Originality is not easy. Plagiarism and reprinting are prohibited in this article. Years of actual crawler development experience is summarized. Infringement must be investigated!
Table of contents
1. Reptile task
Task background : Crawl Python internship data from the internship monk website
Task objective : Use the parsing library Beautiful Soup to parse the webpage and obtain the required data
Two, analysis
First, enter the homepage of the official website of Shixiseng: https://www.shixiseng.com
to crawl the Python internship information of the Shixiseng IT Internet, as shown in the figure below:
slide to the bottom of the page, click the next page, and observe the rules of the URL, as shown in the figure below:
As can be seen from the URL above, only page=? This has changed
, then click in to view the corresponding detailed data: https://www.shixiseng.com/intern/inn_1k3vhcwwguaf?pcm=pc_SearchList
Then check the properties of the corresponding source code, as shown in the figure below: As
shown in the figure above, the data in this field is invisible, maybe it doesn’t want you to get the data of its website easily, these data are more important to him, don’t want to Let us get it easily, so anti-crawling is enabled
. If you run it directly, the data cannot be crawled, as shown in the figure below:
Anti-crawling technique : In fact, this is a coding problem.

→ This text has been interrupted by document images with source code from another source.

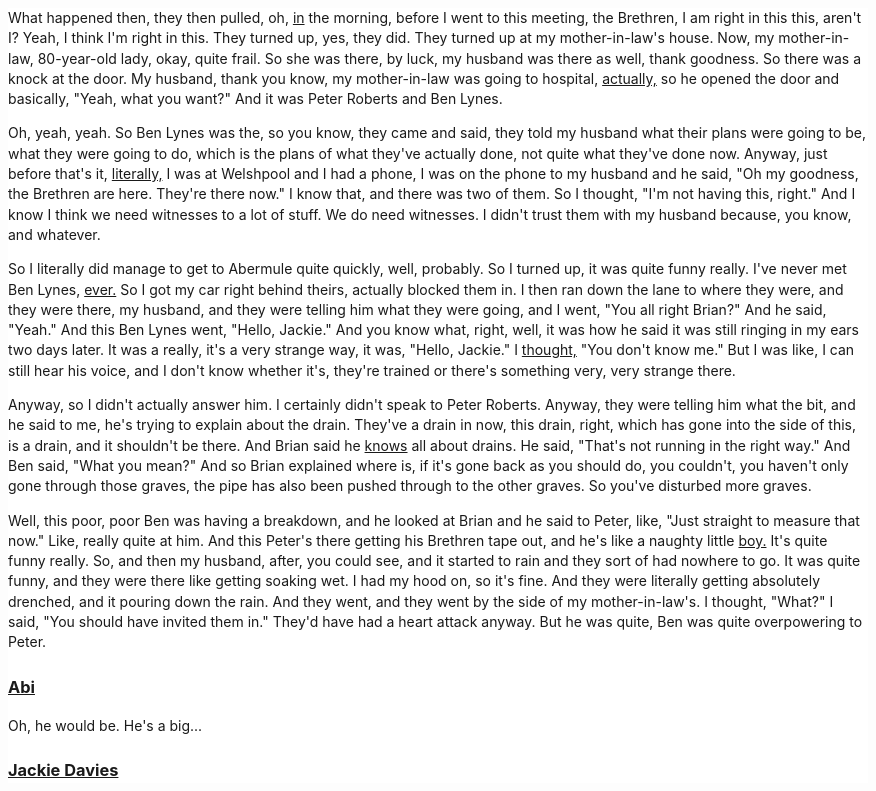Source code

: What happened then, they then pulled, oh, [in](https://www.youtube.com/watch?v=qL4YlelBASU&t=1850s) the morning, before I went to this meeting, the Brethren, I am right in this this, aren't I? Yeah, I think I'm right in this. They turned up, yes, they did. They turned up at my mother-in-law's house. Now, my mother-in-law, 80-year-old lady, okay, quite frail. So she was there, by luck, my husband was there as well, thank goodness. So there was a knock at the door. My husband, thank you know, my mother-in-law was going to hospital, [actually,](https://www.youtube.com/watch?v=qL4YlelBASU&t=1880s) so he opened the door and basically, "Yeah, what you want?" And it was Peter Roberts and Ben Lynes.

Oh, yeah, yeah. So Ben Lynes was the, so you know, they came and said, they told my husband what their plans were going to be, what they were going to do, which is the plans of what they've actually done, not quite what they've done now. Anyway, just before that's it, [literally,](https://www.youtube.com/watch?v=qL4YlelBASU&t=1910s) I was at Welshpool and I had a phone, I was on the phone to my husband and he said, "Oh my goodness, the Brethren are here. They're there now." I know that, and there was two of them. So I thought, "I'm not having this, right." And I know I think we need witnesses to a lot of stuff. We do need witnesses. I didn't trust them with my husband because, you know, and whatever.

So I literally did manage to get to Abermule quite quickly, well, probably. So I turned up, it was quite funny really. I've never met Ben Lynes, [ever.](https://www.youtube.com/watch?v=qL4YlelBASU&t=1940s) So I got my car right behind theirs, actually blocked them in. I then ran down the lane to where they were, and they were there, my husband, and they were telling him what they were going, and I went, "You all right  Brian?" And he said, "Yeah." And this Ben Lynes went, "Hello, Jackie." And you know what, right, well, it was how he said it was still ringing in my ears two days later. It was a really, it's a very strange way, it was, "Hello, Jackie." I [thought,](https://www.youtube.com/watch?v=qL4YlelBASU&t=1970s) "You don't know me." But I was like, I can still hear his voice, and I don't know whether it's, they're trained or there's something very, very strange there.

Anyway, so I didn't actually answer him. I certainly didn't speak to Peter Roberts. Anyway, they were telling him what the bit, and he said to me, he's trying to explain about the drain. They've a drain in now, this drain, right, which has gone into the side of this, is a drain, and it shouldn't be there. And Brian said he [knows](https://www.youtube.com/watch?v=qL4YlelBASU&t=2000s) all about drains. He said, "That's not running in the right way." And Ben said, "What you mean?" And so Brian explained where is, if it's gone back as you should do, you couldn't, you haven't only gone through those graves, the pipe has also been pushed through to the other graves. So you've disturbed more graves.

Well, this poor, poor Ben was having a breakdown, and he looked at Brian and he said to Peter, like, "Just straight to measure that now." Like, really quite at him. And this Peter's there getting his Brethren tape out, and he's like a naughty little [boy.](https://www.youtube.com/watch?v=qL4YlelBASU&t=2030s) It's quite funny really. So, and then my husband, after, you could see, and it started to rain and they sort of had nowhere to go. It was quite funny, and they were there like getting soaking wet. I had my hood on, so it's fine. And they were literally getting absolutely drenched, and it pouring down the rain. And they went, and they went by the side of my mother-in-law's. I thought, "What?" I said, "You should have invited them in." They'd have had a heart attack anyway. But he was quite, Ben was quite overpowering to Peter.

### [**Abi**](https://www.youtube.com/watch?v=qL4YlelBASU&t=2058s)

Oh, he would be. He's a big...

### [**Jackie Davies**](https://www.youtube.com/watch?v=qL4YlelBASU&t=2059s)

We only need to use a coding method, such as "utf- 8" encoding to represent these data, and then replace the corresponding data part with the encoding method you choose, as shown in the figure below: As shown in the figure above, the relevant
data has been presented in the form of "utf-8" encoding
to create the function hack_number(), use Yu decoded the numbers:
Then observe the URL you clicked on:
here we are crawling data first in breadth and then in depth
. After writing the relevant code, check the running results:
3. Source code download
CSDN source code download link: Download source code
Originality is not easy, if you find it useful, I hope you can give it a thumbs up, thank you guys!
4. Author Info
Author: Xiaohong's Fishing Daily, Goal: Make programming more interesting!
Focus on algorithms, reptiles, websites, game development, data analysis, natural language processing, AI, etc., looking forward to your attention, let us grow and code together!
Reprint instructions: This article prohibits plagiarism and reprinting, and infringement must be investigated!